Changes Affecting Physicians Who Are Seeking a Waiver
One key feature of the Exchange Visitor Program and the J-1 visa is that foreign nationals who enter the United States on this visa are subject to a two-year home residence requirement following the expiration of the visa. In the case of residency trainees, following completion of a training program, physicians are required to return to their home country if they do not receive ECFMG sponsorship for additional training (for example, subspecialty) or receive a waiver of this return-home requirement. The total period of sponsorship by the ECFMG is generally limited to seven years.
The waiver of the return-home requirement is accomplished by means of a request made to the Department of State by an interested government agency (IGA).
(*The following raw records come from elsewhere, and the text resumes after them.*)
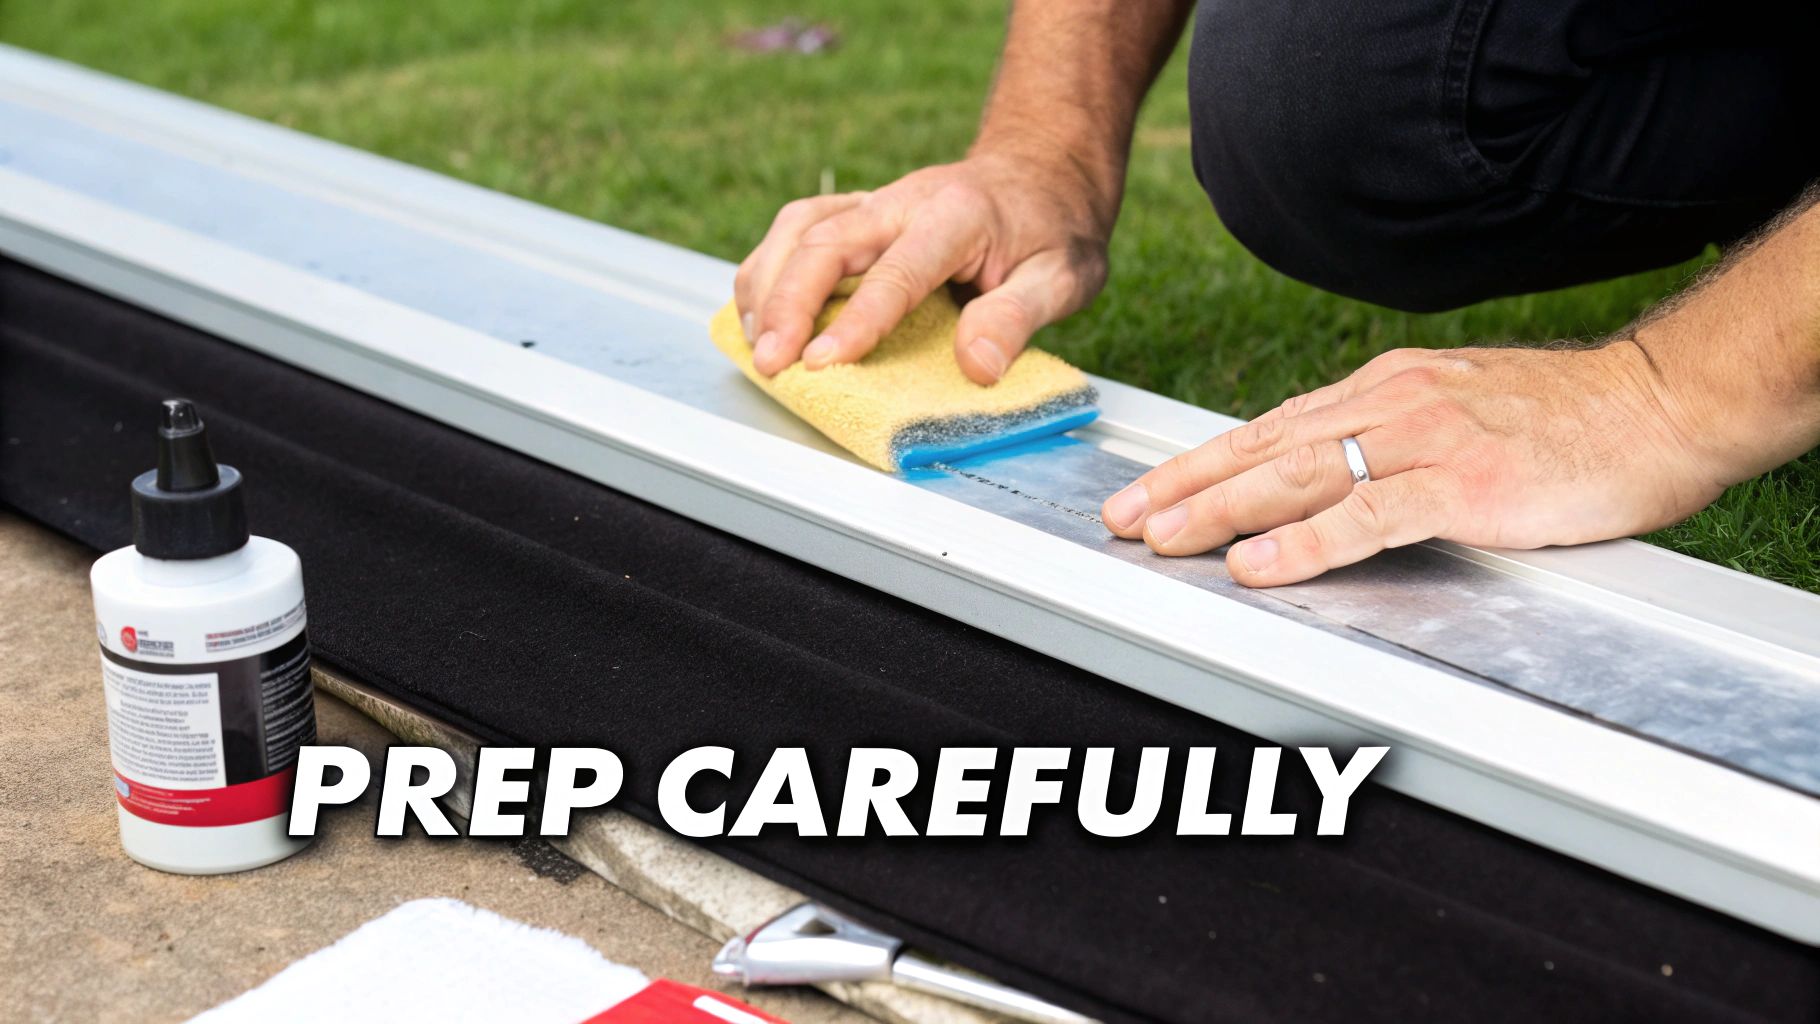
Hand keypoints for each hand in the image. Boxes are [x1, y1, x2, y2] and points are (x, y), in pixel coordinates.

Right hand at [735, 149, 1114, 384]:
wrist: (1041, 174)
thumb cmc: (1052, 231)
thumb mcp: (1065, 277)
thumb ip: (1018, 318)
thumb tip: (977, 365)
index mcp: (957, 215)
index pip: (898, 270)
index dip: (857, 319)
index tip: (825, 362)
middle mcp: (904, 201)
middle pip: (826, 240)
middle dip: (789, 304)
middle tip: (772, 362)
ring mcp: (873, 203)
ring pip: (798, 229)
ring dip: (767, 285)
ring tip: (756, 344)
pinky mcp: (854, 213)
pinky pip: (796, 231)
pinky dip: (767, 272)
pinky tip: (758, 314)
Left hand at [1099, 341, 1723, 585]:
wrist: (1657, 404)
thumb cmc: (1564, 417)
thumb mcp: (1455, 409)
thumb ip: (1387, 435)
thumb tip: (1324, 468)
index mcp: (1384, 389)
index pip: (1270, 428)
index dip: (1202, 462)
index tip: (1146, 490)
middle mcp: (1391, 405)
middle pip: (1264, 448)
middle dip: (1185, 485)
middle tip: (1121, 518)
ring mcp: (1426, 441)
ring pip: (1298, 475)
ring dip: (1221, 510)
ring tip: (1161, 538)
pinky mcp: (1465, 483)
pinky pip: (1368, 515)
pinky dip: (1305, 543)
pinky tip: (1258, 565)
In the past, numerous Federal agencies, including the U.S. Department of Housing and Urban Development (HUD), have acted as IGAs and have made requests for these waivers as a means of ensuring adequate health care services in underserved areas. These waivers result in the physician being granted an H-1B temporary worker visa under the condition that the physician work for a minimum of three years in a federally designated health professional shortage area (HPSA), medically underserved area (MUA), or in a Veterans Administration facility. In 1996, HUD stopped participating in the program as an IGA for J-1 physicians seeking to remain in this country. The U.S Department of Agriculture also recently stopped submitting requests for waivers.
In December 2002, HHS published an interim final rule, with opportunity for comment, indicating that effective immediately, the agency will formally act as an IGA and request waivers for physicians on J-1 visas to receive an H-1B visa so long as the physician agrees to provide primary care services in a designated primary care HPSA or MUA, and for psychiatrists to provide care in a mental health HPSA.
Although there is increasing evidence that various specialty-trained physicians are needed, Federal agencies are currently prohibited from acting as IGAs on behalf of physicians to provide other than primary care or psychiatric services. Greater New York Hospital Association commented on the final rule, expressing its members' support for the HHS decision to formally act as an IGA and requesting that the agency seek a change in the prohibition on also granting waivers for physicians delivering non-primary care and non-mental health services.
In November 2002, President George W. Bush signed into law an expansion of the program allowing any State Department of Health to act as an IGA for the purpose of sponsoring waivers for J-1 physicians who are seeking to remain in this country. The program, which had been referred to as the "Conrad 20 Waiver" program after Senator Kent Conrad, the original sponsor of the bill in 1994, now permits states to increase their annual waiver applications from 20 to 30. As with the HHS program, the physician who are seeking the waiver from the return-home requirement must agree to work full-time in an HPSA or MUA for at least three years on an H-1B temporary worker visa. Unlike the Federal agencies acting as IGAs, the states may sponsor non-primary care physicians for these waivers. In New York, priority has been given to physicians who are providing primary care services, although the State does consider other applications as well.